2) A ‘layer cake’ of offerings on top of the core system of record and workflows. Some examples are SaaS multiproduct, B2C payments, procurement / B2B marketplace, working capital finance, B2C e-commerce (with the SaaS customer as the traffic driver), insurance distribution, consulting services, payroll management, etc.
3) Target a level of gross margin per customer that allows for a 12-month payback at a gross margin level. For larger and higher retention customers, payback periods could be longer. Joe at a16z makes a case here for why typically gross margin per customer per year should be over $5–10k if a sales motion is needed to scale. There are examples of vertical SaaS companies that make exceptions to this guideline: Mindbody’s gross margin per customer was $1,000 when Bessemer invested in 2010. The company was able to grow from $10M to $180M in revenues in the next 7 years (gross margin per customer was still only ~$2,000 per customer in 2017).

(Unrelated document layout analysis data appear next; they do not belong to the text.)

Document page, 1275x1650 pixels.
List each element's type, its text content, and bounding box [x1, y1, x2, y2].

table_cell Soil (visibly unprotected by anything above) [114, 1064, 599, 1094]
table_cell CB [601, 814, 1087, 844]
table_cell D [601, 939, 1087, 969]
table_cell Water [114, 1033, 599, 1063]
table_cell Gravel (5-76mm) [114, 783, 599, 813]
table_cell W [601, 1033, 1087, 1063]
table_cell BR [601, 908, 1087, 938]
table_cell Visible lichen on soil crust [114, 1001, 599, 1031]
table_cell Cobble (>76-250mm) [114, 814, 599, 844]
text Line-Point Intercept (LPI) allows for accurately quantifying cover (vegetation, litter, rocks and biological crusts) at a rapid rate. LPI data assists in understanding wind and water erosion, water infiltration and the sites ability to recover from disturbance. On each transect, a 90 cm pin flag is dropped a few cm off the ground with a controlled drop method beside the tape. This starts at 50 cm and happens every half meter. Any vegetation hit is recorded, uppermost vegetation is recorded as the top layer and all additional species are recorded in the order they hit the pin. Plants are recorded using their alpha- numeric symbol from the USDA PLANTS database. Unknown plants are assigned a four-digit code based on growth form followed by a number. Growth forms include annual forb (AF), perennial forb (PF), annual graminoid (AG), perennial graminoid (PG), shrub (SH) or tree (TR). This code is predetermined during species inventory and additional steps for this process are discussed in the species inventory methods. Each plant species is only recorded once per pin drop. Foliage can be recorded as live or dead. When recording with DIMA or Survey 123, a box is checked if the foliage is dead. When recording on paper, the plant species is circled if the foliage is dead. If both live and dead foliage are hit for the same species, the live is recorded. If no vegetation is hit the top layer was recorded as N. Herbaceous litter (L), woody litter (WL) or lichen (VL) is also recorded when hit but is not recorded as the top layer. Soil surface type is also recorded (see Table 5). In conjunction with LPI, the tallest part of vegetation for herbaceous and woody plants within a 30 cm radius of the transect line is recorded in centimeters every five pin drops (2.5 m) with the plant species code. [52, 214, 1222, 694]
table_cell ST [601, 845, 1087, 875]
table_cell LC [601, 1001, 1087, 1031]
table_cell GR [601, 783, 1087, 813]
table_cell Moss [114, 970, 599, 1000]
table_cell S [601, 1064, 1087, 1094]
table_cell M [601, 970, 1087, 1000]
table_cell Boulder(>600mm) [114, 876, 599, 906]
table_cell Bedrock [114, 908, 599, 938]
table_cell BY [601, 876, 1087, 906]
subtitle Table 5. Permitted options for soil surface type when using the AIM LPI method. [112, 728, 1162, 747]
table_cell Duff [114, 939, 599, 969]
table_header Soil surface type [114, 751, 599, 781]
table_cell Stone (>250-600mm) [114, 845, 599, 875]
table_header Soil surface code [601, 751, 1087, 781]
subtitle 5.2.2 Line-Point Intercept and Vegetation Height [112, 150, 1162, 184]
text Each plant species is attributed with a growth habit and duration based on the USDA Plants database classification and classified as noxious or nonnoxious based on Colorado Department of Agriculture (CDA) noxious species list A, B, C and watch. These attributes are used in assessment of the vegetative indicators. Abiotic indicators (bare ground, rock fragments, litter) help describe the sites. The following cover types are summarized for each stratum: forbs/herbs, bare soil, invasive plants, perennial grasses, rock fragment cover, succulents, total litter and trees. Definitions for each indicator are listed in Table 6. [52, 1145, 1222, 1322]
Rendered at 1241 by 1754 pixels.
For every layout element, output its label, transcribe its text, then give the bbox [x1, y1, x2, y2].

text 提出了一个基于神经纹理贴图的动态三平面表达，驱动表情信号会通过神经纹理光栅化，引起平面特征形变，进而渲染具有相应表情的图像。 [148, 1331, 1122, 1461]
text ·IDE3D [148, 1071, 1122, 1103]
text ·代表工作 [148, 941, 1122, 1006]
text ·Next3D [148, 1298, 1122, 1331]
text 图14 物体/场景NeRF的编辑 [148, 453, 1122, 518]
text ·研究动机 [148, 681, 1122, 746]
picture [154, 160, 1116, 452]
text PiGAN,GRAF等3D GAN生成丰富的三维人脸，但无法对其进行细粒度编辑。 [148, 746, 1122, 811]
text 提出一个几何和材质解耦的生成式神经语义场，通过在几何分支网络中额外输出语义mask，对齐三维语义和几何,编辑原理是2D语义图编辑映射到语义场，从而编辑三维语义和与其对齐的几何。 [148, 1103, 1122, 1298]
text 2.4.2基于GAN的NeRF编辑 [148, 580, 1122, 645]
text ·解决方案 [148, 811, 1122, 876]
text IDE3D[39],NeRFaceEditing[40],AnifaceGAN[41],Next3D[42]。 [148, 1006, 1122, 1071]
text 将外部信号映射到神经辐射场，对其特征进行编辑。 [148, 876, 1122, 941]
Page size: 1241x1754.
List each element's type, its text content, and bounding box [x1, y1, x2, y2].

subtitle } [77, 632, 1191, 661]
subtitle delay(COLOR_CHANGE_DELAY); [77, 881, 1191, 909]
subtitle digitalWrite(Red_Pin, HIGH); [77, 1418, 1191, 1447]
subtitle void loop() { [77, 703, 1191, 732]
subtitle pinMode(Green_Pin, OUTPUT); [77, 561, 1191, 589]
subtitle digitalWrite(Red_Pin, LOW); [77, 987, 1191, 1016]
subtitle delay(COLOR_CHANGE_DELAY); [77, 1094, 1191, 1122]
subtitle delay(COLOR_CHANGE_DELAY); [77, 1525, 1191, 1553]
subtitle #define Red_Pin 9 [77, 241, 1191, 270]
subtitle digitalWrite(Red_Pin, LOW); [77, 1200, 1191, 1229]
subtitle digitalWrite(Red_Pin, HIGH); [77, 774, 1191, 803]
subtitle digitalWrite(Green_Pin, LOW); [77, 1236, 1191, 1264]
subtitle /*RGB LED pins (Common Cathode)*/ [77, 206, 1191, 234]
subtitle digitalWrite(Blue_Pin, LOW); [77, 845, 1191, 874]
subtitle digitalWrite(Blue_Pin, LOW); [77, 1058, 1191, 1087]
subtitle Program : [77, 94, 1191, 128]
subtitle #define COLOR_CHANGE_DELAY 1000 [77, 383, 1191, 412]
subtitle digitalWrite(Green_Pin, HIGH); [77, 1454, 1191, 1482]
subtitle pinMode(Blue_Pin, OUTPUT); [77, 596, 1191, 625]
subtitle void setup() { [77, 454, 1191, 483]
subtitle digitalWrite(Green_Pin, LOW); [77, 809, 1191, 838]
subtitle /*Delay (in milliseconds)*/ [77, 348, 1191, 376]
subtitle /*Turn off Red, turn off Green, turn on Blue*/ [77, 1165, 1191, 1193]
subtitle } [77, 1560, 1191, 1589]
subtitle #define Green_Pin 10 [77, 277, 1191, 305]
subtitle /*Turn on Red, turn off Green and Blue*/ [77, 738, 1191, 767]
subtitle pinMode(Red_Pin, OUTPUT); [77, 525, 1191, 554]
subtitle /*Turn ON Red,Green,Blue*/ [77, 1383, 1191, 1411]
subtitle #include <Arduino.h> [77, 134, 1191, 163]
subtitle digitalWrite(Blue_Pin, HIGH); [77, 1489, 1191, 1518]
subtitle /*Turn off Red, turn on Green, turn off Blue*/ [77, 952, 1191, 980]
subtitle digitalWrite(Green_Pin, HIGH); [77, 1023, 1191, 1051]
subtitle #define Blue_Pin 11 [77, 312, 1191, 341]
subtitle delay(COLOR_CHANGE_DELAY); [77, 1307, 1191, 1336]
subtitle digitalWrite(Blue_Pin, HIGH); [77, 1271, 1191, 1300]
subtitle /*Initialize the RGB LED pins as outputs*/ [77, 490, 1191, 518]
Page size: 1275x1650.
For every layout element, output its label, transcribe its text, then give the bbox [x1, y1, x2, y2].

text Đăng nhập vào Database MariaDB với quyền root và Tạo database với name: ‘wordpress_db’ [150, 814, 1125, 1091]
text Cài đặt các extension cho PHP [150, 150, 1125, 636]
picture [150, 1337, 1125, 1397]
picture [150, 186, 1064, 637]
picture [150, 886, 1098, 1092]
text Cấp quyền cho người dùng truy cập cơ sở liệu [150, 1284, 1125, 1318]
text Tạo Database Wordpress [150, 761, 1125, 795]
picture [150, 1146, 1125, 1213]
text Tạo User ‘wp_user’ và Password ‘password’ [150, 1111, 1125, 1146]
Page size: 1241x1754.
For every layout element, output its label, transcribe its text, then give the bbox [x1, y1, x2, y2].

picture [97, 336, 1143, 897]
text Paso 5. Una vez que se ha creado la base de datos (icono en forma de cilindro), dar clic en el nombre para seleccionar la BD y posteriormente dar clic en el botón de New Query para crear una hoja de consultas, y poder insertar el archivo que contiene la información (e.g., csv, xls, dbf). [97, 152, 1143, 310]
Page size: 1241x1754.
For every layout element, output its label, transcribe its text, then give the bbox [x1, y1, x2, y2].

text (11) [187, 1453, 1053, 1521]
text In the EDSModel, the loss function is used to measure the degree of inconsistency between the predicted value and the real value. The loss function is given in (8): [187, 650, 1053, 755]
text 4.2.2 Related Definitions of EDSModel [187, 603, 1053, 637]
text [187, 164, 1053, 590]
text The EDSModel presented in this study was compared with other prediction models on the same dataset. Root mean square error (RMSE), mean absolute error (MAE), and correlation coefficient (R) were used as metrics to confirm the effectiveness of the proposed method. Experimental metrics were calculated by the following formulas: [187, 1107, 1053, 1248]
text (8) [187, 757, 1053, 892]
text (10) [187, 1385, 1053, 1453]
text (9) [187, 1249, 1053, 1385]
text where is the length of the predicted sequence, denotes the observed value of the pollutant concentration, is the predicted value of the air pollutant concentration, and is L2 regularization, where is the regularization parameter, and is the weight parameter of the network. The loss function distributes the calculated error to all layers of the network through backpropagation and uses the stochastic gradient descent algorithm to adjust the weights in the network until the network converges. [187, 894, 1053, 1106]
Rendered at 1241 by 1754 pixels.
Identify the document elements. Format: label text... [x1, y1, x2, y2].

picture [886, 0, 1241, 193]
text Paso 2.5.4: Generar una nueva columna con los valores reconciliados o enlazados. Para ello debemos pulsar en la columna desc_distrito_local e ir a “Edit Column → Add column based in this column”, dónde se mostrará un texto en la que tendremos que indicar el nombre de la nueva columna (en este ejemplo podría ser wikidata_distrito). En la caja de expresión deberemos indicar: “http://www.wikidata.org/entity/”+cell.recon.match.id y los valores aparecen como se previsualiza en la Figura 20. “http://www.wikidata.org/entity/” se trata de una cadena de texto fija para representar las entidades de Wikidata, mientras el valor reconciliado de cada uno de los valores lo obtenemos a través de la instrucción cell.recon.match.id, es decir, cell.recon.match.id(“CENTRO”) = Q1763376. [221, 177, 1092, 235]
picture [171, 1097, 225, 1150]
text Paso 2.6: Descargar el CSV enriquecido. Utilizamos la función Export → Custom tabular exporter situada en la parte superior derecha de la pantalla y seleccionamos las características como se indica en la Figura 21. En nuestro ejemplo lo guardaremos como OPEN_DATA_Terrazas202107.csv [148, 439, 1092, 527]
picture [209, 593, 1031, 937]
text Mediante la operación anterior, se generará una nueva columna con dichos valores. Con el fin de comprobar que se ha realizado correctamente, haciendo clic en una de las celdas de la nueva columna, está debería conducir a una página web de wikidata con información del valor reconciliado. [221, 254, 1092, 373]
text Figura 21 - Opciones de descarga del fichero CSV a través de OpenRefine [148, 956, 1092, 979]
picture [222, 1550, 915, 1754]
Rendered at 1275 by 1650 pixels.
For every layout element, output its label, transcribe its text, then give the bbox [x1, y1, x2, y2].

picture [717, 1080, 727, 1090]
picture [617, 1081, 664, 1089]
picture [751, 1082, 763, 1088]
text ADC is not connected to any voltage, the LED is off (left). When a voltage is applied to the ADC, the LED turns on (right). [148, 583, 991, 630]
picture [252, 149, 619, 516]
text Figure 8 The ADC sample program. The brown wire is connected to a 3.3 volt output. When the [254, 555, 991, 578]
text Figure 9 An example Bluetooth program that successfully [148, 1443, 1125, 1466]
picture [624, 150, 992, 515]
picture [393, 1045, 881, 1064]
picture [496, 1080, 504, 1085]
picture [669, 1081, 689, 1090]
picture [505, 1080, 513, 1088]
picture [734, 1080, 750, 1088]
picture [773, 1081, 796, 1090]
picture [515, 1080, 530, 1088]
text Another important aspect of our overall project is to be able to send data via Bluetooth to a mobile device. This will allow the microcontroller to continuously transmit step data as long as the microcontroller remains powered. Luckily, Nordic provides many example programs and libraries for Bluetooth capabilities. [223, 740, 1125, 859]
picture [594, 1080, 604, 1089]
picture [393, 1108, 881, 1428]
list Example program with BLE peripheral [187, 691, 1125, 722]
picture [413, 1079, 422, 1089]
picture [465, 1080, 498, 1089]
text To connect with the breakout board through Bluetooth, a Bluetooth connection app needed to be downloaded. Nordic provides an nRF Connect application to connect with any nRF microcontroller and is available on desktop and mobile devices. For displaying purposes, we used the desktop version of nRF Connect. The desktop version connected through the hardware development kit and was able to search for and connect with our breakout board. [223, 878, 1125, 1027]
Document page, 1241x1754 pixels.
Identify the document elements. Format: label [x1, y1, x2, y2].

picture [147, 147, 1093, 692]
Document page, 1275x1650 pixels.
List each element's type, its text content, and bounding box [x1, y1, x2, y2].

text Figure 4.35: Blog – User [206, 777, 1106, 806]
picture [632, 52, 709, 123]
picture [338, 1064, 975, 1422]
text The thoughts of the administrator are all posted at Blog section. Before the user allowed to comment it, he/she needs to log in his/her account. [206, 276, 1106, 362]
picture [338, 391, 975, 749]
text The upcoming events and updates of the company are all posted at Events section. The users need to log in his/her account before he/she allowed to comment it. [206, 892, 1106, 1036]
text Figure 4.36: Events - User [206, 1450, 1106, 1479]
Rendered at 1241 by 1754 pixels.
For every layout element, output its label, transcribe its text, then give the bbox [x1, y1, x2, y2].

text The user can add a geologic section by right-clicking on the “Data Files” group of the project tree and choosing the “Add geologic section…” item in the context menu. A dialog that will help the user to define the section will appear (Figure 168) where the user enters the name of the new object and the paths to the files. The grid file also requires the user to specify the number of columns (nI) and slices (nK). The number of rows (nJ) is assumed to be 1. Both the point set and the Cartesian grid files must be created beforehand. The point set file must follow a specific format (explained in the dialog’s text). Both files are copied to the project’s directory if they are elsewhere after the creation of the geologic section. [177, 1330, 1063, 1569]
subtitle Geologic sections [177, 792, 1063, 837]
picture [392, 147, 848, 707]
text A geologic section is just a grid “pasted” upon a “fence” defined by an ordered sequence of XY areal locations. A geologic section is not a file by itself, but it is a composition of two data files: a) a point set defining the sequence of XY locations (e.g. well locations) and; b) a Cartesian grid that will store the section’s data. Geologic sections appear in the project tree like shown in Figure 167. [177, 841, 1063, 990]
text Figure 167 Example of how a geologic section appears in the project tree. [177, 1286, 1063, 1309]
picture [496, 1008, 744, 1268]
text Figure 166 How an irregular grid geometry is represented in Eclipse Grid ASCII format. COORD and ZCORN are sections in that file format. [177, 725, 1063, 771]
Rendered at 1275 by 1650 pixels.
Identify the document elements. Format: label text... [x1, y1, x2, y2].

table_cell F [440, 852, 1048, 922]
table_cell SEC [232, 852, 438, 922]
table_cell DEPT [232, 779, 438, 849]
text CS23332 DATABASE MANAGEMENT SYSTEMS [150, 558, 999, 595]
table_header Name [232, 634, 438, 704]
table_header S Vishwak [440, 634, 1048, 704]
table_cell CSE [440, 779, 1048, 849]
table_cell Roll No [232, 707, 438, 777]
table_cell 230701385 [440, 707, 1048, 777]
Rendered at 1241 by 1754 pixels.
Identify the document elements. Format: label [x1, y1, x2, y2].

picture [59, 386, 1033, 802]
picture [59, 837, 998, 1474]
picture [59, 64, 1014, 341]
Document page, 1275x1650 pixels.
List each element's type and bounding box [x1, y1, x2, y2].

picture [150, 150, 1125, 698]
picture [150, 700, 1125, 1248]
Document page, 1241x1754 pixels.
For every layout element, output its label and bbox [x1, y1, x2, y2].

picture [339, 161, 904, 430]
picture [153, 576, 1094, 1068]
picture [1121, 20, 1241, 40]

4) Find a wedge to make the sales process and onboarding easier and faster. We saw a top vertical SaaS founder build free data tools for customers in partnership with the industries’ association to overcome the customer’s key risk — loss of data and downtime on the transfer between software products.
5) An early team member with previous industry background. This can shape initial insight and establish contacts, making the journey easier. Nevertheless, we have seen great founders learn the industry not far before founding the company and, over time, gain a deep understanding of the problem’s significance.
How generative AI could create a new opportunity in vertical SaaS
As mentioned, a vertical SaaS business is (1) a database and (2) workflows for a specific industry. Generative AI (LLMs) affects both.
A database is the system of record. Before LLMs, generally, only structured data was stored. For example, client name, deal size, date of close, etc. This is because structured data is easier to organize into useful structured outputs (e.g. $ in pipeline this week). That was the case until now. Generative AI (LLMs) can now enable the easier use of unstructured data, which doesn’t follow a preset data model. The most common example being text or multimedia. The use case here could extend to emails, call transcripts, and various documents. Based on a call transcript, an LLM could ‘analyze’ what was the estimated deal value of a client based on call dialogue, or what is the “deal win” probability. This would have been extremely complex to do before LLMs. In areas like customer conversations, the ability to store this unstructured data can add immense value. This alone can become a foundational data unit around which a new vertical SaaS could become a system of record.
Workflows are how users input data, visualize insights, and create outputs. LLMs can enable automated inputs from unstructured sources, automatically suggest insights, and automate output creation. For example, email orders could be automatically inputted and responded to by the SaaS/LLM; LLMs can automatically suggest insights from data; and finally, instead of writing that follow-up email, an LLM can craft it.
The opportunity LLMs bring is compounded in industry-specific software given they can be trained on industry specific data. Before, the value proposition of vertical saas was “industry-specific” workflows, now it can also be better performing LLMs or better autonomous agent workflows for specific industry tasks.
In some verticals, incumbent saas providers will be able to leverage existing clients and data to build better workflows with LLMs and improve their defensibility, but in other verticals LLMs may provide new companies an angle to build a new saas leader in their industry. We look forward to supporting those daring to build new leaders.